*Problem requirements:* Nothing past the line containing "nose: (112, 88)" belongs in the output. Copy exactly every line of the data below from the first up to and including it.

*Material to process:*
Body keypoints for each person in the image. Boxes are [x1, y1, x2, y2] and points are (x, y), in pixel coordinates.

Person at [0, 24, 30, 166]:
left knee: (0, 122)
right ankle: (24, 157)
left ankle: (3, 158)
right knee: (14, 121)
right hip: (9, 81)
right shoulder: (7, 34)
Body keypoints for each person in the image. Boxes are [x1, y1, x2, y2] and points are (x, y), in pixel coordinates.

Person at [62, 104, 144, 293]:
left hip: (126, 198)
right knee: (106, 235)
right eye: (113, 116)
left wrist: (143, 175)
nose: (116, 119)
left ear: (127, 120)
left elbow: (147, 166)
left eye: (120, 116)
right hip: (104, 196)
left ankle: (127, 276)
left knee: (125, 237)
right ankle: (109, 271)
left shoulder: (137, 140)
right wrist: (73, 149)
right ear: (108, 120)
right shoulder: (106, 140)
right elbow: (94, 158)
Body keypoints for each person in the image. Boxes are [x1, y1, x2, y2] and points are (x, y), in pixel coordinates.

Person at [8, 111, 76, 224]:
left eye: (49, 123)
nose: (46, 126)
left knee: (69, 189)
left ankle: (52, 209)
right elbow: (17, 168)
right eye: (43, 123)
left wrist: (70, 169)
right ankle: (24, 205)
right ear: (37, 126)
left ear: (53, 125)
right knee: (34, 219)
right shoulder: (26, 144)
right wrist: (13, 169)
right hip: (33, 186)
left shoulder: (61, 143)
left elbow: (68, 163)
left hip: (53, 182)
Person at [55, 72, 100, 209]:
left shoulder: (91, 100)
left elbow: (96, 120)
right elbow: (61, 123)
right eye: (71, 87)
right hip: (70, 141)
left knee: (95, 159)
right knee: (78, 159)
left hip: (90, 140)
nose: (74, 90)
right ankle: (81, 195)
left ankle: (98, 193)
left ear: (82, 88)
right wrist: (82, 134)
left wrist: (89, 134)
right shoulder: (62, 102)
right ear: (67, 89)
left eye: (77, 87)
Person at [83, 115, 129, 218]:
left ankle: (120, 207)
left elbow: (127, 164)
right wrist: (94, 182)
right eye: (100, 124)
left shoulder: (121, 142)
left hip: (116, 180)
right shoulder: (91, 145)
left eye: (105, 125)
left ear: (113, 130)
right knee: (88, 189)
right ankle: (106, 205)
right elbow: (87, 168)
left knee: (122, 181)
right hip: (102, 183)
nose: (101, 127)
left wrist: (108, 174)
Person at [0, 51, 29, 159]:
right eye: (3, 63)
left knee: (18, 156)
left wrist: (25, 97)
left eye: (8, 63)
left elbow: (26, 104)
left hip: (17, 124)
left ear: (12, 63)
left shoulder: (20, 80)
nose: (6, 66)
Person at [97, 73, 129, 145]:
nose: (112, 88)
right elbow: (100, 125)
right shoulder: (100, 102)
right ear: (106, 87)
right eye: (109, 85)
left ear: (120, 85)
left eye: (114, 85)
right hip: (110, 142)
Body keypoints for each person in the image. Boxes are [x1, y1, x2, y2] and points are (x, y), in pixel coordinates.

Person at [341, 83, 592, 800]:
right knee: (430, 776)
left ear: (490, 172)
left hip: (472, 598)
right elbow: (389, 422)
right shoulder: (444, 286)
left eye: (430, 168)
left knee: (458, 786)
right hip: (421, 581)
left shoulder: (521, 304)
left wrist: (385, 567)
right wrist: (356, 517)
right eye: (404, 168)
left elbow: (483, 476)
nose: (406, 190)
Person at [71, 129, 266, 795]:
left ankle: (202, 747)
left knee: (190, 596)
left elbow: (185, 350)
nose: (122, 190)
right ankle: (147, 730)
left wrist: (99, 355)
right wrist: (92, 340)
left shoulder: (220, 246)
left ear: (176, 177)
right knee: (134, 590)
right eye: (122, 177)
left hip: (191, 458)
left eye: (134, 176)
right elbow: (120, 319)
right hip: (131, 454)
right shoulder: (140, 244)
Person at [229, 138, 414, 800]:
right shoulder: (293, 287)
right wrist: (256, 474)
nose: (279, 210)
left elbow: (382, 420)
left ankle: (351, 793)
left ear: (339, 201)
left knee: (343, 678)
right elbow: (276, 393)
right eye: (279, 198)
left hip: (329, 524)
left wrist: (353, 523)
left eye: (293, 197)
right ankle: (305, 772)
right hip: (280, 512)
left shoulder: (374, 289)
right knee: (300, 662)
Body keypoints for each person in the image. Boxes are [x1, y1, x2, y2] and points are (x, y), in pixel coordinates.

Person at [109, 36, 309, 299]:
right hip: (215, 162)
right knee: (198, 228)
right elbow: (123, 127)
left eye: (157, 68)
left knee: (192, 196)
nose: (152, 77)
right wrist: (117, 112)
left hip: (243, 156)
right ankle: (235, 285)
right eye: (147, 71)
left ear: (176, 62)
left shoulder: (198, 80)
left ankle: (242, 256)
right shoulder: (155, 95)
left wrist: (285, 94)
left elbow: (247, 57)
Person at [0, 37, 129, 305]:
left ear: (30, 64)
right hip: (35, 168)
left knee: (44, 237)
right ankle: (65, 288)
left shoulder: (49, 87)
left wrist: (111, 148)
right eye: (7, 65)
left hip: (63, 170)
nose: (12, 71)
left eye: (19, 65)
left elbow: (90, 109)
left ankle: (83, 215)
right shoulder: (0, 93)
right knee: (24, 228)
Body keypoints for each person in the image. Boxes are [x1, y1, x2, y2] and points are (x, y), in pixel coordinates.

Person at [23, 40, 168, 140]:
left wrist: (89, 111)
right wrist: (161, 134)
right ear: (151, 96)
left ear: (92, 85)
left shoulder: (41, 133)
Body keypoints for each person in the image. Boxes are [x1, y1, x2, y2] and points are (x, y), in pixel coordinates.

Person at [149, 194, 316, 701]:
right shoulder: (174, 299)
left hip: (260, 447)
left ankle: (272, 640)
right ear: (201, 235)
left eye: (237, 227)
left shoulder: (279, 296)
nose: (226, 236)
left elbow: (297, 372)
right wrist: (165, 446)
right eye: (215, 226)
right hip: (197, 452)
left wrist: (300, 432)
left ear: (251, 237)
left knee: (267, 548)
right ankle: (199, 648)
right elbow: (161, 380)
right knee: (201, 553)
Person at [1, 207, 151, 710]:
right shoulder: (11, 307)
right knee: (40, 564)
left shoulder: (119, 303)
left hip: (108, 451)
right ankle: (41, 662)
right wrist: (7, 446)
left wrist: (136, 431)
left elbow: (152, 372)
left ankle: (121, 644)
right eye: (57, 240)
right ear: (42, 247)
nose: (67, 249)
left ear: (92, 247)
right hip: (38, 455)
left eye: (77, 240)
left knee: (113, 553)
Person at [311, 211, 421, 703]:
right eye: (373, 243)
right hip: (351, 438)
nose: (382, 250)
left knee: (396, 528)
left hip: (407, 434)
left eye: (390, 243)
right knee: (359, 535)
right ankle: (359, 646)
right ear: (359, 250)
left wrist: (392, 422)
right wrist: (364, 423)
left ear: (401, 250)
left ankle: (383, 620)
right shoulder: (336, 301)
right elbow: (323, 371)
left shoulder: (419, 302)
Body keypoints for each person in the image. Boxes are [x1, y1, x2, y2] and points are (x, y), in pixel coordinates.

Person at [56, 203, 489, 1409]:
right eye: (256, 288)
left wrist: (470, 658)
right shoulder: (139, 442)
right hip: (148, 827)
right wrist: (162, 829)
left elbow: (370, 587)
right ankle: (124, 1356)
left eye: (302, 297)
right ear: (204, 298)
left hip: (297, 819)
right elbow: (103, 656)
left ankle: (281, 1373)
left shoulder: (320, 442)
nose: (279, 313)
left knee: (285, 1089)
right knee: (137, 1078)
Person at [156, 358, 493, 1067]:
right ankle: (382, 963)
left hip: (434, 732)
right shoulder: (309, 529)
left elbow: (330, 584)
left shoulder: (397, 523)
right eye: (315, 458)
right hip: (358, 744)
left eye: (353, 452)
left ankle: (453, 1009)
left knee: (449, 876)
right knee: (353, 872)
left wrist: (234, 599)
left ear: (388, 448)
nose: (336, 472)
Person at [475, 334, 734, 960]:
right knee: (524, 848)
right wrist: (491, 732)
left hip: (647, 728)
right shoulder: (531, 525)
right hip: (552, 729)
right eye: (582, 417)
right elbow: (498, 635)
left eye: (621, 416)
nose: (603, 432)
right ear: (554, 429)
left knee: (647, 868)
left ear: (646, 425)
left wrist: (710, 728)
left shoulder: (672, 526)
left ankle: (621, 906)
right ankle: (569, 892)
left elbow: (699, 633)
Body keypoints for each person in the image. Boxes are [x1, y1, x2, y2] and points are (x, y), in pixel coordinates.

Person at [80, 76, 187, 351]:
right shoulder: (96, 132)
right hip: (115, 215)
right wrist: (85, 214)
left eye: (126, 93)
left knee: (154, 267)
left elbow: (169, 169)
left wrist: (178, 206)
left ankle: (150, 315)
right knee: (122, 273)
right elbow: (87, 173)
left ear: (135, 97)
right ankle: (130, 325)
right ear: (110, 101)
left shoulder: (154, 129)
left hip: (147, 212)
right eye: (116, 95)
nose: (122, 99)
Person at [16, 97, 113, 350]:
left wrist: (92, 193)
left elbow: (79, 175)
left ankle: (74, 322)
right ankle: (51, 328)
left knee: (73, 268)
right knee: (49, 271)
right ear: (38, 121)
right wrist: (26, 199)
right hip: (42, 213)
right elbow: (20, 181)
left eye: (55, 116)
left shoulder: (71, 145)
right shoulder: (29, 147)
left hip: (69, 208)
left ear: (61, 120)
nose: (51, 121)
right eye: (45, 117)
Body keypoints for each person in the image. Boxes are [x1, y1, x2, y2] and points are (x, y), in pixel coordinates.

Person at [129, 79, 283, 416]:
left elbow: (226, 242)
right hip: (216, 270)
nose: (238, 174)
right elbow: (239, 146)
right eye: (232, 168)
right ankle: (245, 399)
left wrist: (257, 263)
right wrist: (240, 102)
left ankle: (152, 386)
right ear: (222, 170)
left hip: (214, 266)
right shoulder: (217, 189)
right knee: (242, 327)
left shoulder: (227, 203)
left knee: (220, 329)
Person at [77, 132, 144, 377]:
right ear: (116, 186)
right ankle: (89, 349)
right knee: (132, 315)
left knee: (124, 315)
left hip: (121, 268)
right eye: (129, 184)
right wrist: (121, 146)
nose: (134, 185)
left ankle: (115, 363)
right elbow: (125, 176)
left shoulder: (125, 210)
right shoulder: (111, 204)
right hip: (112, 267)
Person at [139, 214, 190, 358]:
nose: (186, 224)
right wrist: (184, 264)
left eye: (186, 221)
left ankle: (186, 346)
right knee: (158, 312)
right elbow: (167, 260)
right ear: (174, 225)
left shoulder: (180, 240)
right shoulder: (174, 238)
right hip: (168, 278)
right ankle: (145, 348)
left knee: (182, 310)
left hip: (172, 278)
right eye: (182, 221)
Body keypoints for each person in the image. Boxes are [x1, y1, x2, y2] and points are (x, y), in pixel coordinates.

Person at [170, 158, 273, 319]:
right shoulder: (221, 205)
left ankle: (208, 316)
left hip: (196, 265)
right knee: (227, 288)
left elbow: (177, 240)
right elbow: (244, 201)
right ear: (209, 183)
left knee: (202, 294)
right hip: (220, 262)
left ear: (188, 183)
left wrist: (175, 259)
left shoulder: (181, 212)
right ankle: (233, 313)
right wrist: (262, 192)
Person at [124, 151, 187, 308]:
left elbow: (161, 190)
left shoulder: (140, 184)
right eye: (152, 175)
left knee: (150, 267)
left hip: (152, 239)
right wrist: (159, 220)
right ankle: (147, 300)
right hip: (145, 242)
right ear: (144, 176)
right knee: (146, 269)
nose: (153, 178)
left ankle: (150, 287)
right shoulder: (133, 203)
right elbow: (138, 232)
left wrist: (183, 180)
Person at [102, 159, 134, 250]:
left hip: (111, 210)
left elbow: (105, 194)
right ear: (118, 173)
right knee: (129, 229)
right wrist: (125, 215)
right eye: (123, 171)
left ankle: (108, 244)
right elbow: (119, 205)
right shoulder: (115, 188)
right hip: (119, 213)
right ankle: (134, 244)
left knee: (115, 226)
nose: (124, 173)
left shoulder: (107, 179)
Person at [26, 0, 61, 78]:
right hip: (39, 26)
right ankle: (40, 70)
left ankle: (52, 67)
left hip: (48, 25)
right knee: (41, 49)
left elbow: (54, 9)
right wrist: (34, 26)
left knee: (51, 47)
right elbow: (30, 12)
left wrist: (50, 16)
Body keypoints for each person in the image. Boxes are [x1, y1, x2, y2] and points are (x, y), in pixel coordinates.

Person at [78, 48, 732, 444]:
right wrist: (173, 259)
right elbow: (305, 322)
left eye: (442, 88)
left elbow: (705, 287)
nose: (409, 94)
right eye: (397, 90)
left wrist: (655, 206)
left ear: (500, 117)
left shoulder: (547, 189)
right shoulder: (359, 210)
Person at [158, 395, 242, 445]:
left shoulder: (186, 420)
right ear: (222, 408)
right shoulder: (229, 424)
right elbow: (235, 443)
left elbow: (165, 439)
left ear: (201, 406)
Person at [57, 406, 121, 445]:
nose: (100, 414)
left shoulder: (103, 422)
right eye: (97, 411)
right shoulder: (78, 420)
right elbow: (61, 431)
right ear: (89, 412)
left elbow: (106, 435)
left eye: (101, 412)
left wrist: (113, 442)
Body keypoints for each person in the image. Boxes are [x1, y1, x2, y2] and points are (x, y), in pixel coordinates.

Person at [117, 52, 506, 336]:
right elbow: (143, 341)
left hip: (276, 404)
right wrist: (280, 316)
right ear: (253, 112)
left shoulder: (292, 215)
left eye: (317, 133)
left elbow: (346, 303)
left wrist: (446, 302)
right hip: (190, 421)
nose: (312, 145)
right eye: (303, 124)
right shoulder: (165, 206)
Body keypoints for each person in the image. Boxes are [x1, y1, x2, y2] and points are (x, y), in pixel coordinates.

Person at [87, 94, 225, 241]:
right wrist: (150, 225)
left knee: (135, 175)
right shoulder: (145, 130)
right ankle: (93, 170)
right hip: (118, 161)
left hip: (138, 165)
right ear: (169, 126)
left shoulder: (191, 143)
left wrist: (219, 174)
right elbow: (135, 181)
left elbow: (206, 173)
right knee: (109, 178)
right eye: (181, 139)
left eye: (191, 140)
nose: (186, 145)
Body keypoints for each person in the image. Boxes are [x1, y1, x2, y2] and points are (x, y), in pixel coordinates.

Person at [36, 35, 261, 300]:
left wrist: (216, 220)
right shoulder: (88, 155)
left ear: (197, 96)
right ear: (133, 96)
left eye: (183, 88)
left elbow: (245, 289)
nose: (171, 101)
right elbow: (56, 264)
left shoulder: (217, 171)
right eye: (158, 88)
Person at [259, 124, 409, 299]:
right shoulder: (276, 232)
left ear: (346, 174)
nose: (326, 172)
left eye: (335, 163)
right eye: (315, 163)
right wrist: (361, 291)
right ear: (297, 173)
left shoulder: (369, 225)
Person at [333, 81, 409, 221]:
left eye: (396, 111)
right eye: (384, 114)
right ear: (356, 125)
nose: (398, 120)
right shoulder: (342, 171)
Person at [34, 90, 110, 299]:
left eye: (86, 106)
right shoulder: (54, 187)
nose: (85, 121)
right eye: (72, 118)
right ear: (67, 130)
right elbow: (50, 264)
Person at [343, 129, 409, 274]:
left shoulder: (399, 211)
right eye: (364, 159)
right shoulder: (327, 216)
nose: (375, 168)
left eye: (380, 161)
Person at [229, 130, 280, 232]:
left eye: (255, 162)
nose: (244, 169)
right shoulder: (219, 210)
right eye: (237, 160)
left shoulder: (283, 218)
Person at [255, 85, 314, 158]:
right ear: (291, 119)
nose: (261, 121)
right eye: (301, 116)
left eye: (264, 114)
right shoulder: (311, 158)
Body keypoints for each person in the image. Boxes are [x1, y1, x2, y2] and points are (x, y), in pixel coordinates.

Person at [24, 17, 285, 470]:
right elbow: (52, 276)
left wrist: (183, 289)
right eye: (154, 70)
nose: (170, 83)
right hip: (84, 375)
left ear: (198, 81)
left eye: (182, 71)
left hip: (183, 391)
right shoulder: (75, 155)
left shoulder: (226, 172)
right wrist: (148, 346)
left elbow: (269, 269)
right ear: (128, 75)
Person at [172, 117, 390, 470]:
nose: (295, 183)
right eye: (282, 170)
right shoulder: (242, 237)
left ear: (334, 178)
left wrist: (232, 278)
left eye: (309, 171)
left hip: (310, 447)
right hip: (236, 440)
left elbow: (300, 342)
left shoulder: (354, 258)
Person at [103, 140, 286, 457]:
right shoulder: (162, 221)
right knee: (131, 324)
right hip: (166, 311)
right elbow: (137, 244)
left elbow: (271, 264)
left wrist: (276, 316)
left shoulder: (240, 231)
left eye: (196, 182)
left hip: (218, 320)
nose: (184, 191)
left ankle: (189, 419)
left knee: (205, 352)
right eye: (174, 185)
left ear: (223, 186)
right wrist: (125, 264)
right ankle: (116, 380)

*Finished task:*
Body keypoints for each person in the image. Boxes are [x1, y1, x2, y2] and points are (x, y), in pixel coordinates.

Person at [0, 24, 30, 166]:
left knee: (0, 122)
right ankle: (24, 157)
left ankle: (3, 158)
right knee: (14, 121)
right hip: (9, 81)
right shoulder: (7, 34)
Body keypoints for each person in the image. Boxes are [x1, y1, x2, y2] and points are (x, y), in pixel coordinates.

Person at [62, 104, 144, 293]:
left hip: (126, 198)
right knee: (106, 235)
right eye: (113, 116)
left wrist: (143, 175)
nose: (116, 119)
left ear: (127, 120)
left elbow: (147, 166)
left eye: (120, 116)
right hip: (104, 196)
left ankle: (127, 276)
left knee: (125, 237)
right ankle: (109, 271)
left shoulder: (137, 140)
right wrist: (73, 149)
right ear: (108, 120)
right shoulder: (106, 140)
right elbow: (94, 158)
Body keypoints for each person in the image. Boxes are [x1, y1, x2, y2] and points are (x, y), in pixel coordinates.

Person at [8, 111, 76, 224]:
left eye: (49, 123)
nose: (46, 126)
left knee: (69, 189)
left ankle: (52, 209)
right elbow: (17, 168)
right eye: (43, 123)
left wrist: (70, 169)
right ankle: (24, 205)
right ear: (37, 126)
left ear: (53, 125)
right knee: (34, 219)
right shoulder: (26, 144)
right wrist: (13, 169)
right hip: (33, 186)
left shoulder: (61, 143)
left elbow: (68, 163)
left hip: (53, 182)
Person at [55, 72, 100, 209]:
left shoulder: (91, 100)
left elbow: (96, 120)
right elbow: (61, 123)
right eye: (71, 87)
right hip: (70, 141)
left knee: (95, 159)
right knee: (78, 159)
left hip: (90, 140)
nose: (74, 90)
right ankle: (81, 195)
left ankle: (98, 193)
left ear: (82, 88)
right wrist: (82, 134)
left wrist: (89, 134)
right shoulder: (62, 102)
right ear: (67, 89)
left eye: (77, 87)
Person at [83, 115, 129, 218]:
left ankle: (120, 207)
left elbow: (127, 164)
right wrist: (94, 182)
right eye: (100, 124)
left shoulder: (121, 142)
left hip: (116, 180)
right shoulder: (91, 145)
left eye: (105, 125)
left ear: (113, 130)
right knee: (88, 189)
right ankle: (106, 205)
right elbow: (87, 168)
left knee: (122, 181)
right hip: (102, 183)
nose: (101, 127)
left wrist: (108, 174)
Person at [0, 51, 29, 159]:
right eye: (3, 63)
left knee: (18, 156)
left wrist: (25, 97)
left eye: (8, 63)
left elbow: (26, 104)
left hip: (17, 124)
left ear: (12, 63)
left shoulder: (20, 80)
nose: (6, 66)
Person at [97, 73, 129, 145]:
nose: (112, 88)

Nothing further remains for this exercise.